Dataset entries:
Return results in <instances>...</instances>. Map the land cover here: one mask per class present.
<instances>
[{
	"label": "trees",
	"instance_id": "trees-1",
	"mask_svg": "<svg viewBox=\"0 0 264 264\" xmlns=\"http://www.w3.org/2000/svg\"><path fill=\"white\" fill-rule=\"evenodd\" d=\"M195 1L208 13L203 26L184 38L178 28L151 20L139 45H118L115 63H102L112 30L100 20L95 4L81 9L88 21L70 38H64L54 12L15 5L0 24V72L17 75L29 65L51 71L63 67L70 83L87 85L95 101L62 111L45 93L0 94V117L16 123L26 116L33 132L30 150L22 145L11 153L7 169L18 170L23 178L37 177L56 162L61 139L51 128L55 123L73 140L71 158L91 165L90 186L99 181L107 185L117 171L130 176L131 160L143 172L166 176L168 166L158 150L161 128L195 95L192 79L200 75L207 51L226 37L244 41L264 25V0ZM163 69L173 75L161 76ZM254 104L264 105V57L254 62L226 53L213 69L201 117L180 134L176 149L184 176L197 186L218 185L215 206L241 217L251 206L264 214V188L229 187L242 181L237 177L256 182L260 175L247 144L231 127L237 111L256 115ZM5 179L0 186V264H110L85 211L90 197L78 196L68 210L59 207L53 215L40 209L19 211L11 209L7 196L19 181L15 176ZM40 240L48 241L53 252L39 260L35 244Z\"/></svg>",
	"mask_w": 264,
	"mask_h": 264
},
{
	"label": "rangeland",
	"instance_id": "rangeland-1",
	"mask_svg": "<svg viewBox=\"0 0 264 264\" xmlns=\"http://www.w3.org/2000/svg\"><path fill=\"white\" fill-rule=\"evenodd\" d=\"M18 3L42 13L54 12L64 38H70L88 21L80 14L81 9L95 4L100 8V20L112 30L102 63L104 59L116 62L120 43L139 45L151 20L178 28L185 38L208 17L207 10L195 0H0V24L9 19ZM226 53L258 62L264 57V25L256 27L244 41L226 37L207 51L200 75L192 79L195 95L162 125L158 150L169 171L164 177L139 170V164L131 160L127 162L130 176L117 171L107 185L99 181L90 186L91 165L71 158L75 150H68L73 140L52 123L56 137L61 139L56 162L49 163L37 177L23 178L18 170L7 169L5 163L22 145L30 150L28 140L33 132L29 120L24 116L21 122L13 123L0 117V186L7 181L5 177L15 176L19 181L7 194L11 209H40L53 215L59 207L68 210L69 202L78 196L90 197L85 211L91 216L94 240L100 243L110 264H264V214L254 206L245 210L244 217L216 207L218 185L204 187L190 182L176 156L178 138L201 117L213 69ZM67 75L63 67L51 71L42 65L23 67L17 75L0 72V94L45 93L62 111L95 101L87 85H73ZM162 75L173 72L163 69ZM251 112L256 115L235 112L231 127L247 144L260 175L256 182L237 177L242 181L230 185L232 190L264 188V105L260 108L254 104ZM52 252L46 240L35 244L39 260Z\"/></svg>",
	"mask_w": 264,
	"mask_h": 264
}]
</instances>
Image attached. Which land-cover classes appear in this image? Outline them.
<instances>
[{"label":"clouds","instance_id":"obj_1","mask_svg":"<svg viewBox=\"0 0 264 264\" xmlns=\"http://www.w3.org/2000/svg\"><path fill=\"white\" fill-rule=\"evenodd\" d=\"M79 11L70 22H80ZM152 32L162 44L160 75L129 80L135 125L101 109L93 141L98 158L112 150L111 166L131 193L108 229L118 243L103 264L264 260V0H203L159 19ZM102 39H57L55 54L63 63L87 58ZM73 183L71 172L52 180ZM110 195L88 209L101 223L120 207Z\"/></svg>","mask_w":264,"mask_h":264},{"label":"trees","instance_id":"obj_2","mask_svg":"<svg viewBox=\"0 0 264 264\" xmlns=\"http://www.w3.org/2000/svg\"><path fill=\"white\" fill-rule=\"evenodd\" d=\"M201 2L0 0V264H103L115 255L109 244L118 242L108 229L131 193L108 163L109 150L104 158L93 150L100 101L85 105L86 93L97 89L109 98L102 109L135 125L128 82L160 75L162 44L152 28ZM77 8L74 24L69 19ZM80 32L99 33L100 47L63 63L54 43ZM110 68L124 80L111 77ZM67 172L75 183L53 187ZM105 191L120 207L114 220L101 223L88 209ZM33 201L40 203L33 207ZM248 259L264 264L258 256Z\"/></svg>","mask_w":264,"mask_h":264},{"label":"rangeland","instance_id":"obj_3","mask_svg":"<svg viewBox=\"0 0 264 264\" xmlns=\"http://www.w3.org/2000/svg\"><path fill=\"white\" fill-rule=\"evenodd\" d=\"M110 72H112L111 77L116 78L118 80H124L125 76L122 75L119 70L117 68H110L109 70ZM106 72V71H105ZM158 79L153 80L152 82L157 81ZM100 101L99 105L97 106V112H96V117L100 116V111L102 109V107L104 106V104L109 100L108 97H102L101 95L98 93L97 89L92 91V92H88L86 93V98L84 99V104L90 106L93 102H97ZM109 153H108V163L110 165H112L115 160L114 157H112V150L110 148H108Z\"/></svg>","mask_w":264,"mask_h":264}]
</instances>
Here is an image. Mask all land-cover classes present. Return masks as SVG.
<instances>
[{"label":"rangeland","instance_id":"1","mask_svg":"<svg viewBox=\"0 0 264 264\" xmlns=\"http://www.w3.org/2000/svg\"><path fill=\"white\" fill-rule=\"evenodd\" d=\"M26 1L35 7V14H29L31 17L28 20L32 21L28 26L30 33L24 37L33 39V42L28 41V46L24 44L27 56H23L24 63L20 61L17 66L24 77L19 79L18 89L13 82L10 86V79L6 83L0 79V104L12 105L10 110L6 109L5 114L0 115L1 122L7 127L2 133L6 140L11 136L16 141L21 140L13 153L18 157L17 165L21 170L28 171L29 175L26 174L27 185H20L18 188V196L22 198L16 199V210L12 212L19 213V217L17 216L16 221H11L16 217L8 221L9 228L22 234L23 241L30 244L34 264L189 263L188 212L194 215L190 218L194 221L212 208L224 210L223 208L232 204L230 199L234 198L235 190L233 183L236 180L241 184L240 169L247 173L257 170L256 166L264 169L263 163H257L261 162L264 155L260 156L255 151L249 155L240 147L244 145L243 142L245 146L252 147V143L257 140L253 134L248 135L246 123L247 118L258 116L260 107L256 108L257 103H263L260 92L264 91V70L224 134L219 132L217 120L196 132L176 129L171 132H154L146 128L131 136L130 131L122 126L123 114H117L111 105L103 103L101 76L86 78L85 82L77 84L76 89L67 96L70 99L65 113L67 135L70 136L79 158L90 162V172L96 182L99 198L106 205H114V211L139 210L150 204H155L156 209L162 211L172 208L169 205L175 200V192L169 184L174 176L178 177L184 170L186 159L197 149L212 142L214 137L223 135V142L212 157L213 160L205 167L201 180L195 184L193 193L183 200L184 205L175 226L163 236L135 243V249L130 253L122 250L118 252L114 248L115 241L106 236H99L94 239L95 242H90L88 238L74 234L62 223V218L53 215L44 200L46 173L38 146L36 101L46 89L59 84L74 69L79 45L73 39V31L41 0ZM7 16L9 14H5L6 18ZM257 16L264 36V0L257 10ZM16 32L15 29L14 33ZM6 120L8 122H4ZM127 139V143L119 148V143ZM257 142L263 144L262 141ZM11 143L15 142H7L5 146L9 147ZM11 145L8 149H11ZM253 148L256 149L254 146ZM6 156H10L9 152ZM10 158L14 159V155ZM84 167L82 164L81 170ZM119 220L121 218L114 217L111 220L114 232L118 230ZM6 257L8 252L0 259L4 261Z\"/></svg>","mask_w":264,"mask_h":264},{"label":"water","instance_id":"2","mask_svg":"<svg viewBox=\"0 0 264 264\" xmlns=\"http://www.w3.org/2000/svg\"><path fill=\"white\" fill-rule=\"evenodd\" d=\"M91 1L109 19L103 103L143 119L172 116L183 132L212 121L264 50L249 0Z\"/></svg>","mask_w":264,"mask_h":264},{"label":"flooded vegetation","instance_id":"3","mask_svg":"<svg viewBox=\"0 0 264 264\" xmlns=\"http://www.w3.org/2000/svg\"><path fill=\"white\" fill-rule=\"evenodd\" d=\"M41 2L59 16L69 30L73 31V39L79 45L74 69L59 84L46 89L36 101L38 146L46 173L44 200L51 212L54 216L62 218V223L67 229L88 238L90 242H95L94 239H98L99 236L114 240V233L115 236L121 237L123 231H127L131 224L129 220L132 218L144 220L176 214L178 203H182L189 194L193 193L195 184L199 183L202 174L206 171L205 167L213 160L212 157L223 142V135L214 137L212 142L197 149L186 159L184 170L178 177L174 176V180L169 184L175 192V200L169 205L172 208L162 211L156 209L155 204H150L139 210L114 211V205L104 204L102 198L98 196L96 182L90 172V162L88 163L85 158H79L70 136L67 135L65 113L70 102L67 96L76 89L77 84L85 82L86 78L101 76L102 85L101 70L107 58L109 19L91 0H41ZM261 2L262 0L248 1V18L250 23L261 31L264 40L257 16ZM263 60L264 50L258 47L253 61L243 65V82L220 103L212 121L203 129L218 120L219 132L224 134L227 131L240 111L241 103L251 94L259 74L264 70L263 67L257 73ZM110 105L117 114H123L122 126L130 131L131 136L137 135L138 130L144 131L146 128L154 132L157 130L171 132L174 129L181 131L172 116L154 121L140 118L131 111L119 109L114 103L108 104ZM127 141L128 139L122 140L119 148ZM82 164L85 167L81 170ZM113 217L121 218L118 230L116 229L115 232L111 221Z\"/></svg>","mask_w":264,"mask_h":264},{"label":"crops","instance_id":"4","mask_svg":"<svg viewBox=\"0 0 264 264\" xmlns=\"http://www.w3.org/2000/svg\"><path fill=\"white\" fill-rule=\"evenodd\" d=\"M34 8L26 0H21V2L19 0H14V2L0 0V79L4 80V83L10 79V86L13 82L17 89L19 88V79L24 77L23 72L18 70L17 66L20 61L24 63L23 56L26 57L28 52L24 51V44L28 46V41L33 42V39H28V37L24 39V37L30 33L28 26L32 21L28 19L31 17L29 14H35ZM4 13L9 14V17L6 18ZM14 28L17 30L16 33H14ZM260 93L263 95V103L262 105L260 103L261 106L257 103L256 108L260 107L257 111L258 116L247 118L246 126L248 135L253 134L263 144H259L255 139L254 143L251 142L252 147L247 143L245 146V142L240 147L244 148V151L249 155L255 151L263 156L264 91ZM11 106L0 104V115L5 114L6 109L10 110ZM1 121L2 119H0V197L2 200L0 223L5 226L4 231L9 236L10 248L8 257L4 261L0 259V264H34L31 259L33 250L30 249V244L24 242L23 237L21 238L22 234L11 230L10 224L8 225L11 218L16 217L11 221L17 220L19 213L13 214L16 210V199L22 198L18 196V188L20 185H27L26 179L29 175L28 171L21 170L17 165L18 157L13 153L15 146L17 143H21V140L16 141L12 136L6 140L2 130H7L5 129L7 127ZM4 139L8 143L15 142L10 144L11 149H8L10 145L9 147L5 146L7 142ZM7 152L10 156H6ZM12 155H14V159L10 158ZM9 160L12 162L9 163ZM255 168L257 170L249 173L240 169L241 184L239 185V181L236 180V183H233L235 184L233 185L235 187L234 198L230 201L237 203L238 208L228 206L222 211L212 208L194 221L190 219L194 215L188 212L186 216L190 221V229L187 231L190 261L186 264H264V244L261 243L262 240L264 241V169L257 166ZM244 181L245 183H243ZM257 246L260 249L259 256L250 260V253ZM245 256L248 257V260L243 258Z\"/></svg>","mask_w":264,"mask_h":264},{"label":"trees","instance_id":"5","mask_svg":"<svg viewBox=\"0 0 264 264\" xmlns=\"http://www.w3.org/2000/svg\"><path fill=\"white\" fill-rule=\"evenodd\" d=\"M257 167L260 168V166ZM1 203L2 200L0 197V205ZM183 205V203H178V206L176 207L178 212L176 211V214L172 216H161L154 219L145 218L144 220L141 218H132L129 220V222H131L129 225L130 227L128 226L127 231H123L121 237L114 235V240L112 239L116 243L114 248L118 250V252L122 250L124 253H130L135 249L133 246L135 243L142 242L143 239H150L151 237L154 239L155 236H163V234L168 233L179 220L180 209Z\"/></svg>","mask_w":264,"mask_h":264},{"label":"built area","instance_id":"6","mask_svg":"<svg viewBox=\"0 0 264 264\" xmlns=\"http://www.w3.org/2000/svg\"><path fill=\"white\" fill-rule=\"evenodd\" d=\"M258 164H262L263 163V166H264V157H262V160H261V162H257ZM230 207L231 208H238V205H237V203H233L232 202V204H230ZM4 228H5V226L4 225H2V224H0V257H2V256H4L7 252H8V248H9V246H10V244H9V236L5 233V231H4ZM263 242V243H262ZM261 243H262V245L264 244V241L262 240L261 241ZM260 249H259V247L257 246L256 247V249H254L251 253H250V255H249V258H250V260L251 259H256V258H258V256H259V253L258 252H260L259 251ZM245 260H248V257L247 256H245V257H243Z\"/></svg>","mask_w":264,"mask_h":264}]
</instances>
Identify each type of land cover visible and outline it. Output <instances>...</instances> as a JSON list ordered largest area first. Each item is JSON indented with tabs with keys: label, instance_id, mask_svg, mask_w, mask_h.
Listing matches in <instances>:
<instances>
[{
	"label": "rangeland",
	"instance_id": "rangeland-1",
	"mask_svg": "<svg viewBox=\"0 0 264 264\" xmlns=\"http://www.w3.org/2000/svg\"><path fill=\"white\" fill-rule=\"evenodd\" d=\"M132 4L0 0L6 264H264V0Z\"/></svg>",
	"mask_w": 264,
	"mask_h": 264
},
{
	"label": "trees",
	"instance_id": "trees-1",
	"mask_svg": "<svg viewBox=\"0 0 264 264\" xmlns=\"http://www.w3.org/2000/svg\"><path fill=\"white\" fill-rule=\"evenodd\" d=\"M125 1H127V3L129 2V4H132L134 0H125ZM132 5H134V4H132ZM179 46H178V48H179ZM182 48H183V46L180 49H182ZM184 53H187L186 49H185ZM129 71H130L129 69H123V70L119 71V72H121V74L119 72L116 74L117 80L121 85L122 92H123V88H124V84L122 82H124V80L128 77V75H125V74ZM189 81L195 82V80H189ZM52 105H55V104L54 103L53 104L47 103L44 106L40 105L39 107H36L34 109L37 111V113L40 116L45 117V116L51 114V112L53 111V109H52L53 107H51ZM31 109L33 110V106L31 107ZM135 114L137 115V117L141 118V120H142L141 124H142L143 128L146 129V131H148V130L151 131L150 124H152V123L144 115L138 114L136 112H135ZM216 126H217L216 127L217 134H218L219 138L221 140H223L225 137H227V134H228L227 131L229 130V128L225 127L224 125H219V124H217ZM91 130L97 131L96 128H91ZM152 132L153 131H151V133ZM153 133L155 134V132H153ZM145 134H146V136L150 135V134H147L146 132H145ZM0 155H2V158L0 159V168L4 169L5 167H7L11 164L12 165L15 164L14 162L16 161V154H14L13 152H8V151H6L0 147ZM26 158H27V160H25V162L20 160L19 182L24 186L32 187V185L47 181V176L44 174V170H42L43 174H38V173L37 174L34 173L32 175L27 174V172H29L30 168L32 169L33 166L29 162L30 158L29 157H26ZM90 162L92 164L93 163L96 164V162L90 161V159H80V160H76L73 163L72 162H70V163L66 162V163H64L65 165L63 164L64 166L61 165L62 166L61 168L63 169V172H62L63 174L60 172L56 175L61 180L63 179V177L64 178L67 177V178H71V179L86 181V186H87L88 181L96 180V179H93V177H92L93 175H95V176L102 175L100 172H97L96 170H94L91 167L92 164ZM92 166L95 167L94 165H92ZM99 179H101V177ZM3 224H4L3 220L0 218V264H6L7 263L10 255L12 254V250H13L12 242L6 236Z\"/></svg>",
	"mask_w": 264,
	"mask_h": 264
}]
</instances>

* _Stated problem_: Show every line of the entries above that contains the word "Return", copying each one in full.

* _Final result_:
Return results in <instances>...</instances>. Map the land cover here: one mask per class present.
Here is an image. Mask all land-cover classes present. Return masks as SVG.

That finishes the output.